🤖 AI Summary
This work addresses the challenge of high-precision contact tasks, where conventional pose control struggles to explicitly regulate contact forces under state estimation uncertainty, often leading to task failure or component damage. To overcome this limitation, the authors propose a hybrid position-force control strategy that dynamically selects the control mode along each Cartesian dimension via reinforcement learning. Central to this approach is the Mode-Aware Training for Contact Handling (MATCH) algorithm, which explicitly models mode-switching behavior to enhance learning efficiency in complex action spaces. Integrated with a low-level impedance control interface, the method achieves up to a 10% increase in task success rate and a fivefold reduction in peg breakage under extreme pose uncertainty.
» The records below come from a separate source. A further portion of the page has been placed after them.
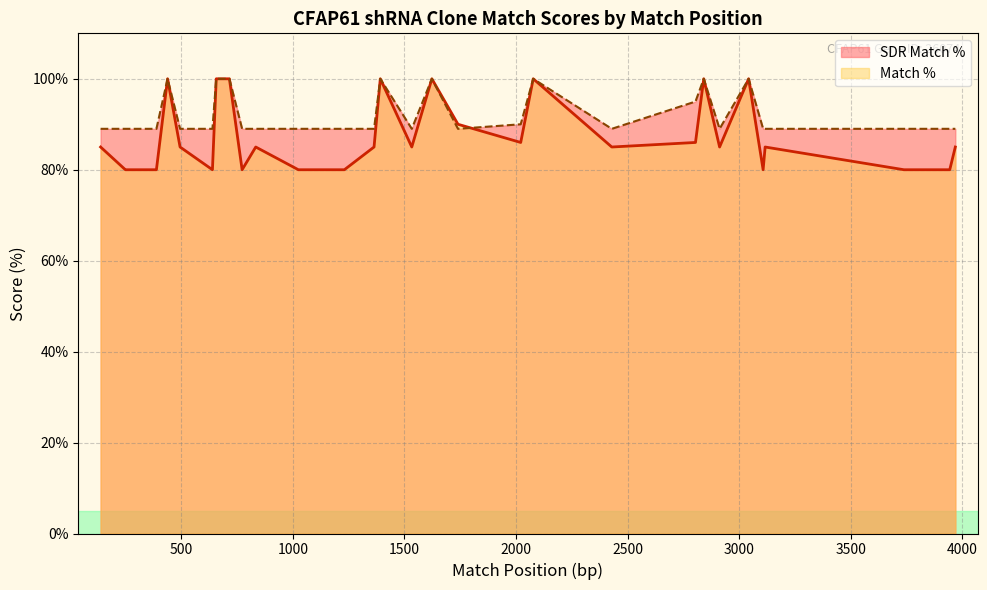

Is the value of Match % at TRCN0000136290 greater than the value of SDR Match % at TRCN0000275226?

No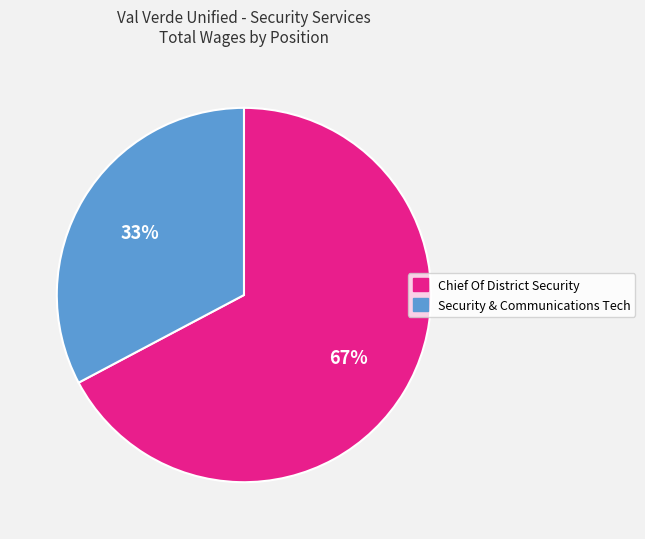

Is it true that Chief Of District Security is 52% of the pie?

False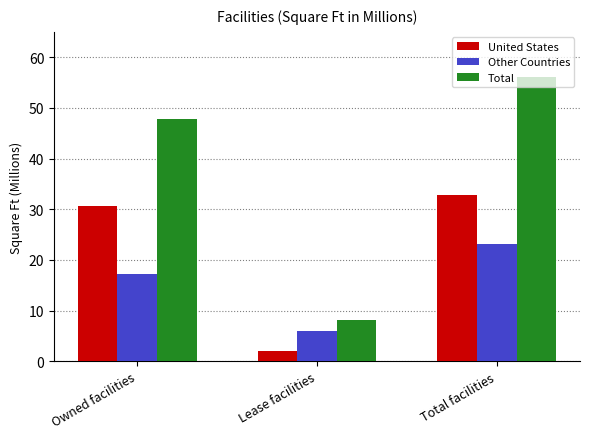

What is the label of the 1st bar from the left?

Owned facilities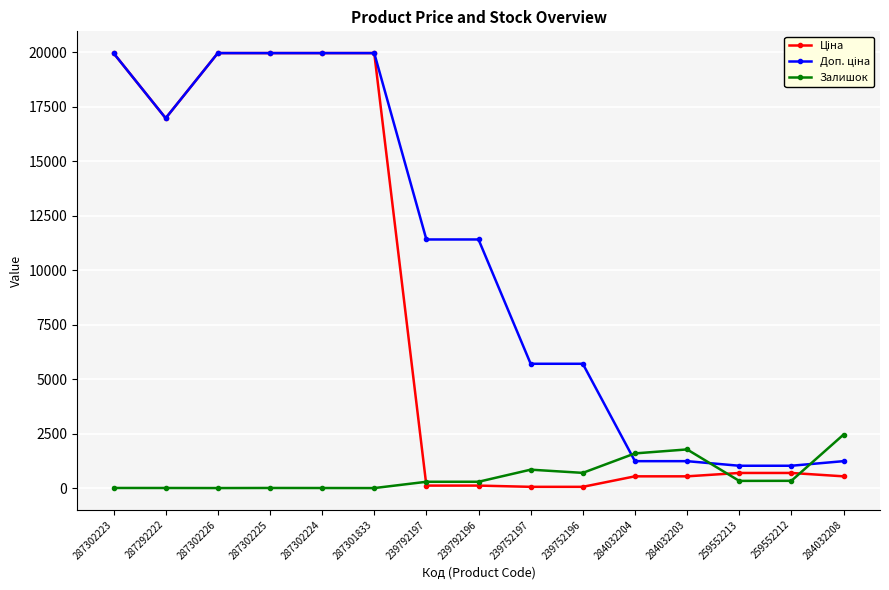

What is the maximum value shown in the chart?

19964.2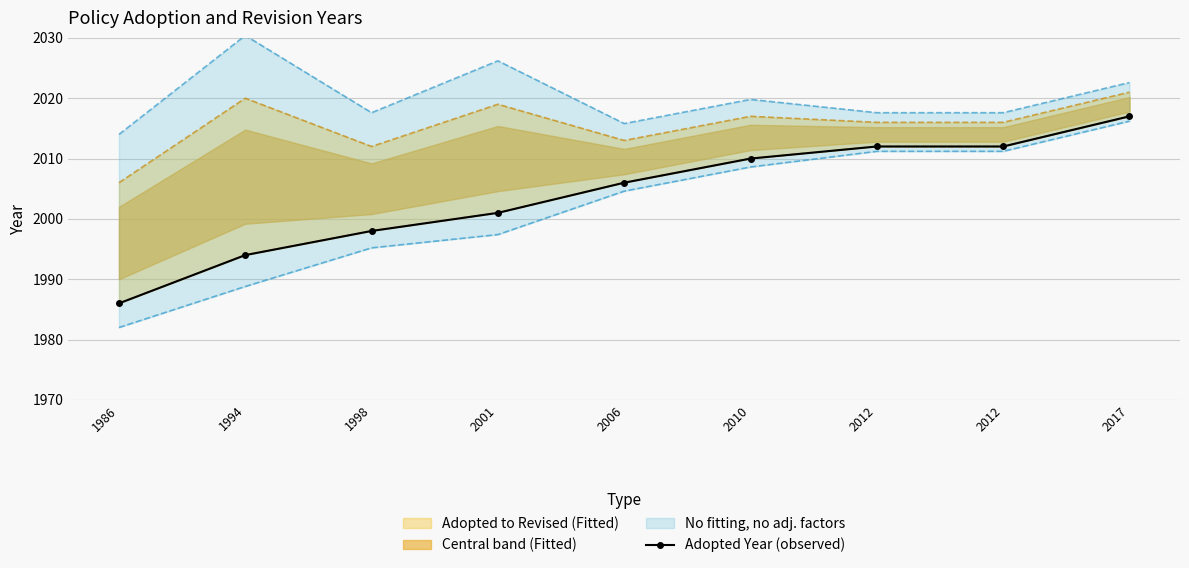

True or false: there are more than 0 points higher than both neighbors.

False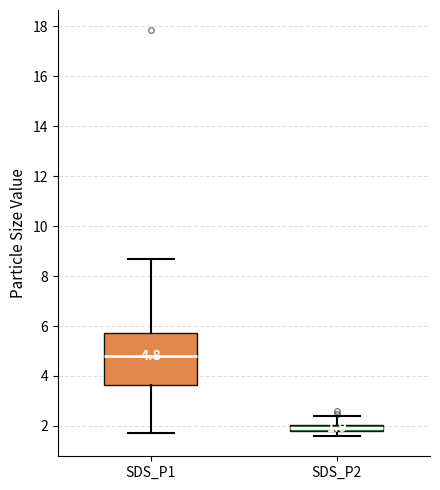

Which box has the highest median line?

SDS_P1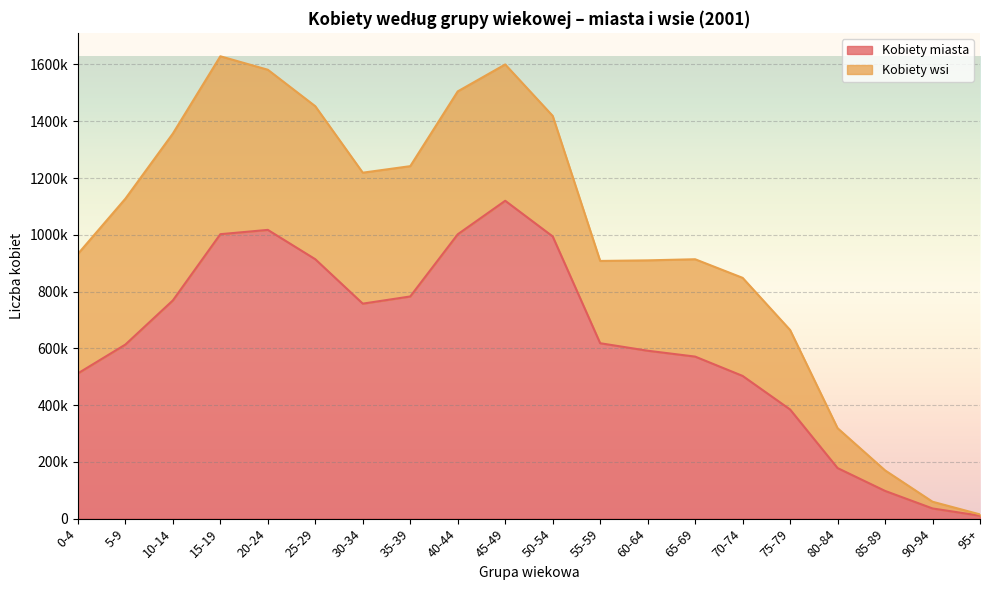

What is the label of the 4th point from the left?

15-19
Real-robot experiments demonstrate that, in high-noise scenarios, success rates improve from 33% to 68%, accompanied by an approximate 30% reduction in average contact force.
📝 Abstract
Reinforcement learning-based control policies have been frequently demonstrated to be more effective than analytical techniques for many manipulation tasks. Commonly, these methods learn neural control policies that predict end-effector pose changes directly from observed state information. For tasks like inserting delicate connectors which induce force constraints, pose-based policies have limited explicit control over force and rely on carefully tuned low-level controllers to avoid executing damaging actions. In this work, we present hybrid position-force control policies that learn to dynamically select when to use force or position control in each control dimension. To improve learning efficiency of these policies, we introduce Mode-Aware Training for Contact Handling (MATCH) which adjusts policy action probabilities to explicitly mirror the mode selection behavior in hybrid control. We validate MATCH's learned policy effectiveness using fragile peg-in-hole tasks under extreme localization uncertainty. We find MATCH substantially outperforms pose-control policies -- solving these tasks with up to 10% higher success rates and 5x fewer peg breaks than pose-only policies under common types of state estimation error. MATCH also demonstrates data efficiency equal to pose-control policies, despite learning in a larger and more complex action space. In over 1600 sim-to-real experiments, we find MATCH succeeds twice as often as pose policies in high noise settings (33% vs.~68%) and applies ~30% less force on average compared to variable impedance policies on a Franka FR3 in laboratory conditions.